Reading text START

AUDIO VERSION
As I mentioned in an earlier post, for Valentine’s Day 2014 Priscilla and I pulled out the cards we’d exchanged in 1994 and added “20-year updates” to them. She wrote, among other things, “I am learning more every day about God’s unconditional love for me as I observe you faithfully caring for me. . . . May God bless you and strengthen you.” (A much needed and appreciated prayer!)
The card I’d given Priscilla had a rose on the front and inside was printed, “The rose speaks of love silently, in a language known only to the heart.” It didn’t seem entirely appropriate to add words to this “silent language,” but I thought for my update I could maybe slip in the words to a song. I quoted the lyrics to a favorite of ours, “Could I have this dance for the rest of my life?”
As I added this to the card, I realized for the first time that a wife can’t promise her husband this dance for the rest of his life, only for the rest of hers. But that’s what Priscilla had done. I know for a fact that one reason why she endured the entire course of her disease with such patience and fortitude was that she’d promised to be my partner and helper “till death do us part,” and even if it got to the point where she could only give me her companionship and counsel, she wanted to offer me those to her very last breath.
A few weeks after our renewed exchange of cards, Priscilla found herself half-dreaming as she woke up one morning about what it would be like to dance with the various persons of the Trinity. She imagined that with the Father it would be a more formal “daddy-daughter” waltz. Jesus loved a party, she knew—hadn’t he changed water into wine to keep a wedding reception going?—and so he would probably lead her, and everyone else who was anywhere nearby, in a Mediterranean line dance. And the energetic and creative Holy Spirit, she decided, would definitely do hip-hop.
Later that day we got a package in the mail. It was from the couple whose wedding I’d performed in Kentucky a year and a half earlier. The package contained large and small copies of a picture their photographer had taken at the reception. It was of Priscilla and me doing the only dance we’d managed that evening, to a slow number, with me supporting most of her weight. The photo (shown below) captured how radiantly happy she was to have that one opportunity.
What had prompted her reverie about dancing with the Trinity on the morning of the day when this picture would arrive? She’d promised me “this dance” for the rest of her life. I think God was asking for the next dance.

Reading text END

== Task prompt ==
Answer these questions from the post about the Valentine's Day cards:
1. What was printed inside the card with a rose on the front?
2. In Priscilla's half-dream, what kind of dance would the Holy Spirit do?
3. In what state was the wedding reception where the dancing photo was taken?

Information provided START

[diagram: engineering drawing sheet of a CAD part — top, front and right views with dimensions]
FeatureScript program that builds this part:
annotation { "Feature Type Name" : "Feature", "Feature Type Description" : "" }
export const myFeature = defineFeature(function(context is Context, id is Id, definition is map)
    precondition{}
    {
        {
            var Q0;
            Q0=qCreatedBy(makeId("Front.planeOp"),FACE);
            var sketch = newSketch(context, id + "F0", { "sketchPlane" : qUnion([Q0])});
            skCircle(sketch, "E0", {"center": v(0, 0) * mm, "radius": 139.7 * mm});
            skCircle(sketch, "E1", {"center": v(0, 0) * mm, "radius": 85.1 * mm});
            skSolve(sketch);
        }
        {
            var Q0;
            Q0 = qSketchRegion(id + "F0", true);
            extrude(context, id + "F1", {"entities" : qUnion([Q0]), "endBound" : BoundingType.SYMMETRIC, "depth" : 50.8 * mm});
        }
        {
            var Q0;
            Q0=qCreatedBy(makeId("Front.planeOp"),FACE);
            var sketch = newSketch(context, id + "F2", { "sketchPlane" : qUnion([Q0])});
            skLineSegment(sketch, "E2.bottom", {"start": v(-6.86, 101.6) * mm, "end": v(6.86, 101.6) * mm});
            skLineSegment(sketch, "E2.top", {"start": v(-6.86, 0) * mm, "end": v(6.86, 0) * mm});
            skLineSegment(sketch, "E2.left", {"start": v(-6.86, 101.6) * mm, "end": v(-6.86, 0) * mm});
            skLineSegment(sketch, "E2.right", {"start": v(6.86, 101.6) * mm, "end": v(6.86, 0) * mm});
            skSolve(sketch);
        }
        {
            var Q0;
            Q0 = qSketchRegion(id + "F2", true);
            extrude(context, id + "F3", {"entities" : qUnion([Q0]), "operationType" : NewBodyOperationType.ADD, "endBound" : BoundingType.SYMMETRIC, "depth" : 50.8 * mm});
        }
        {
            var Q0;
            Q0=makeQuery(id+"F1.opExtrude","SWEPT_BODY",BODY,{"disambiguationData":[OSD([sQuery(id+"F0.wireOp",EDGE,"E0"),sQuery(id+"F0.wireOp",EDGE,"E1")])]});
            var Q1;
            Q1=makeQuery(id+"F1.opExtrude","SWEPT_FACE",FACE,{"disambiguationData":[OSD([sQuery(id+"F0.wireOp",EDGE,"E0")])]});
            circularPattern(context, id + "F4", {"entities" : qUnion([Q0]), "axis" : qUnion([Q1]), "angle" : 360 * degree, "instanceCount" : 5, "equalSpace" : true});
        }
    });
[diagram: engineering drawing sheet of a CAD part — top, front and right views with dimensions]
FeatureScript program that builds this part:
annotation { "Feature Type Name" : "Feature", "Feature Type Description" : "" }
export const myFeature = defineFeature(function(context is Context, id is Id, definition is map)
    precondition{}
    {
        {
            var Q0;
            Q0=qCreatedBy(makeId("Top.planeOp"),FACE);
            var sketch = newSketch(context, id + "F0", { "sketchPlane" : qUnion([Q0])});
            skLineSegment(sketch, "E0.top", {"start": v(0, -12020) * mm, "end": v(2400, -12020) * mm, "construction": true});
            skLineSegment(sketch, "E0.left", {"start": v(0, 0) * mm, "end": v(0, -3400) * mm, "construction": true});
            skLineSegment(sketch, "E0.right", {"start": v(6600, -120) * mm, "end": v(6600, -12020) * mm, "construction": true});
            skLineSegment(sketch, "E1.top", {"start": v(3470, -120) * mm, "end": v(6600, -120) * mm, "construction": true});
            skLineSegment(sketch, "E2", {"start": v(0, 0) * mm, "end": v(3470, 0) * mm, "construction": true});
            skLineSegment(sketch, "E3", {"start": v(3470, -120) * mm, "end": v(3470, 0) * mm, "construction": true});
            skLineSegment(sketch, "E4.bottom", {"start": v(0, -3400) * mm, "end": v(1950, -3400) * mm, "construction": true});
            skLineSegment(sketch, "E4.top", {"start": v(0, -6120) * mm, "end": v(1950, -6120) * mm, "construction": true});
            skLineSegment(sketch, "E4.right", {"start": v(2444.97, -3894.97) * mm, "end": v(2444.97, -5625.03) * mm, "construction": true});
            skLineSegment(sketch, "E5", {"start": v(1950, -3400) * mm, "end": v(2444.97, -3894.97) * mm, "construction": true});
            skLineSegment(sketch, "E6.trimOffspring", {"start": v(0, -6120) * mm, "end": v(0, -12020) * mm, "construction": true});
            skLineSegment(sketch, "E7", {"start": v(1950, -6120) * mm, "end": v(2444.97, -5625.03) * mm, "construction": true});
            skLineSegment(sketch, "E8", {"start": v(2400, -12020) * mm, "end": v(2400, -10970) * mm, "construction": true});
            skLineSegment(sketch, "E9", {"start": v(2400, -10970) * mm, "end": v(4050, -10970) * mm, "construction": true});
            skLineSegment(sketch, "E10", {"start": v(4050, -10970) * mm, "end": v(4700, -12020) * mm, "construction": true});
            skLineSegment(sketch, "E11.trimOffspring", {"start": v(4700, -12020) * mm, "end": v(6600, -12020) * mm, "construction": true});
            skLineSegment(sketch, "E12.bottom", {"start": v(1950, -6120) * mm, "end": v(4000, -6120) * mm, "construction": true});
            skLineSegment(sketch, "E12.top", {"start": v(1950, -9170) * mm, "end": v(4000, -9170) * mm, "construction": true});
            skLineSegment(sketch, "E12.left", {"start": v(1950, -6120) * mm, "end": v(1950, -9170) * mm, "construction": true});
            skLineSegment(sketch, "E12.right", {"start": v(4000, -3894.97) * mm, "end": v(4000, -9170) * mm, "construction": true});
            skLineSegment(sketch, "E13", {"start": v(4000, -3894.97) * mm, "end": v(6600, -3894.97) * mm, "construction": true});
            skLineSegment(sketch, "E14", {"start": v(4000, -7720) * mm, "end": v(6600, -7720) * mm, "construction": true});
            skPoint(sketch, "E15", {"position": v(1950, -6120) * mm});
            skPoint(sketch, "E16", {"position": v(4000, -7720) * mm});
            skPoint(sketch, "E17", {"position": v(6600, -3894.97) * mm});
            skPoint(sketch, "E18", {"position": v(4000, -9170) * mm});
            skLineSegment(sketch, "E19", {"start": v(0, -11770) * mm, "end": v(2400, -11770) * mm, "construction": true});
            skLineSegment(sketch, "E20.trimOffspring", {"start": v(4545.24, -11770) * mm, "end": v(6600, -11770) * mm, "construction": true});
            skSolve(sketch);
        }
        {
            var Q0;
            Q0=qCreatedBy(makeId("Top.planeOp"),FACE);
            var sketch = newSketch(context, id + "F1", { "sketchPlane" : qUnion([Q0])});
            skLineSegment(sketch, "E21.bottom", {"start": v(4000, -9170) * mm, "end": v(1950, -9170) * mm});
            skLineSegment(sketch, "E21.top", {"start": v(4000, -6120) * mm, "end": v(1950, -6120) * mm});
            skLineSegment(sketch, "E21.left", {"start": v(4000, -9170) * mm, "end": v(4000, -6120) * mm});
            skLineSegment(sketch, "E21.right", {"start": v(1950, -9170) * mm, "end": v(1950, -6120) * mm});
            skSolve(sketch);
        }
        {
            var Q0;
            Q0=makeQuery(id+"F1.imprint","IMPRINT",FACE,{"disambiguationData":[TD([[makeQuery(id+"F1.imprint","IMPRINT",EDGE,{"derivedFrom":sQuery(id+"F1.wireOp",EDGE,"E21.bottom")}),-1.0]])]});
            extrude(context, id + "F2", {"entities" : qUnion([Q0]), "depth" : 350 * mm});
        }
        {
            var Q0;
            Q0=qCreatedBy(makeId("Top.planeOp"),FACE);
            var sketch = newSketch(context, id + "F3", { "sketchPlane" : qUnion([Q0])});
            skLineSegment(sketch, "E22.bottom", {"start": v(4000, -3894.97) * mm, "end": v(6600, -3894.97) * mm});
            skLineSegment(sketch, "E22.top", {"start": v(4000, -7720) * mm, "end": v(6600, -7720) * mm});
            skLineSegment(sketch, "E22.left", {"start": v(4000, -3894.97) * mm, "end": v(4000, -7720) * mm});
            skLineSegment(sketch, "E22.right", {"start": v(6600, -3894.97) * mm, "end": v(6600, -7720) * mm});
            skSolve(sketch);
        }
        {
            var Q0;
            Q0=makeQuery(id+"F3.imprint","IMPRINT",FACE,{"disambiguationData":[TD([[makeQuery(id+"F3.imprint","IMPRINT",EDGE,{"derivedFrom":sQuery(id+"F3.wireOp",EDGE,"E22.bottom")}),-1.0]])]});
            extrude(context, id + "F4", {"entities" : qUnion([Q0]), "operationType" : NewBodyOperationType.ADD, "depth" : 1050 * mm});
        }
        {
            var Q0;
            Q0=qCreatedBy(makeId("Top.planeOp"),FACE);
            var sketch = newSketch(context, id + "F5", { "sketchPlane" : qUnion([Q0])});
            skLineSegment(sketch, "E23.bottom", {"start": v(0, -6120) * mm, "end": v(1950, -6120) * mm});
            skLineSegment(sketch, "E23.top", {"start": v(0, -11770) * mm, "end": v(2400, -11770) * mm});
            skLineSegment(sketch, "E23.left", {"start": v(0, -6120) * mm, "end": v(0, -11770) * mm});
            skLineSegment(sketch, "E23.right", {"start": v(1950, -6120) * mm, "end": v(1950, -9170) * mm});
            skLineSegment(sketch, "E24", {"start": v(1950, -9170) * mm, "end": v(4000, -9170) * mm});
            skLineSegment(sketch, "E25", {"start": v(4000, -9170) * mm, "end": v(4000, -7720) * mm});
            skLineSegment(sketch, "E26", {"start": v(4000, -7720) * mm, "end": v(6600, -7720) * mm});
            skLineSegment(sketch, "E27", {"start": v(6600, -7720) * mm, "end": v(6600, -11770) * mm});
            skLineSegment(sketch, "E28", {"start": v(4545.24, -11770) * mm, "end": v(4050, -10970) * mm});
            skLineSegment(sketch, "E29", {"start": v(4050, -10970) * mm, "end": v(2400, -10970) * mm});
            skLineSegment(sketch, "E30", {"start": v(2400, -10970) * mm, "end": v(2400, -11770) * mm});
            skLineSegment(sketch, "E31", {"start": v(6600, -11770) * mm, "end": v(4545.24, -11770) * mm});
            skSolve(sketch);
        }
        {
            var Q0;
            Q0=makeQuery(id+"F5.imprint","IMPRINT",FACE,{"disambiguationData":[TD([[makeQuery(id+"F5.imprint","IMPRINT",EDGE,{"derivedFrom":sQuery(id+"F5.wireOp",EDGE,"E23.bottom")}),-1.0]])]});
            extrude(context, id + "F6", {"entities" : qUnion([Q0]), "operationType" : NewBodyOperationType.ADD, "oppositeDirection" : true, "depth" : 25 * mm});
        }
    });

Information provided END

== Exercise result ==
1. "The rose speaks of love silently, in a language known only to the heart."
2. Hip-hop.
3. Kentucky.